O professor, especialmente da Autonomia Carioca, está sujeito a esses acontecimentos diariamente. E está sujeito a presenciar cenas de compaixão, de desapego, de companheirismo... Mas também cenas de preconceito, agressão verbal, egoísmo, falta de educação... De tudo um pouco. Mas os que ficam são os momentos de prazer e alegria em sala de aula. Inesquecíveis.


                         

sexta-feira, 30 de dezembro de 2011

Lapso Temporal

Primeiramente peço desculpas àqueles que seguem o blog pelo grande lapso temporal entre minha última postagem e hoje. Ele se deve a princípio à uma decepção (por questões pessoais, não explicitarei aqui) e, em segundo lugar, ao último capítulo da minha história de amor.
Sim, a minha  história de amor com a 8802 teve um fim. Infelizmente.
O motivo do término do nosso relacionamento será revelado na minha última postagem aqui. Seguirei em janeiro, aproveitando as férias, postando a cada dia um pouquinho do cotidiano da minha 8802 na ordem temporal, pois acho que assim o leitor conseguirá acompanhar melhor.

— OBJETIVO DA TAREFA —
Reescreva de forma mais concisa o parágrafo da postagem que começa com "O motivo do término", preservando os fatos principais.

— MATERIAL FORNECIDO —
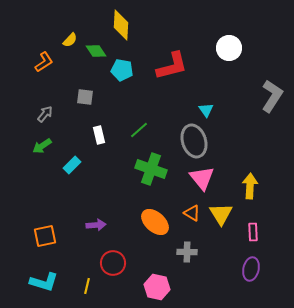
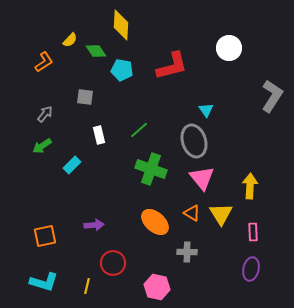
purple arrow: moved 2 px left
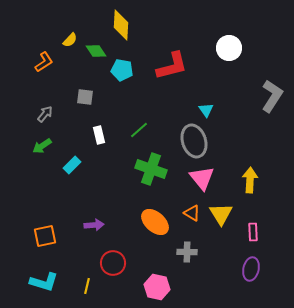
yellow arrow: moved 6 px up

— RESPOSTA COMPLETA —
Revelarei o motivo do término na última postagem. Em janeiro, nas férias, postarei diariamente um pouco do cotidiano da 8802 em ordem cronológica, para que o leitor acompanhe melhor.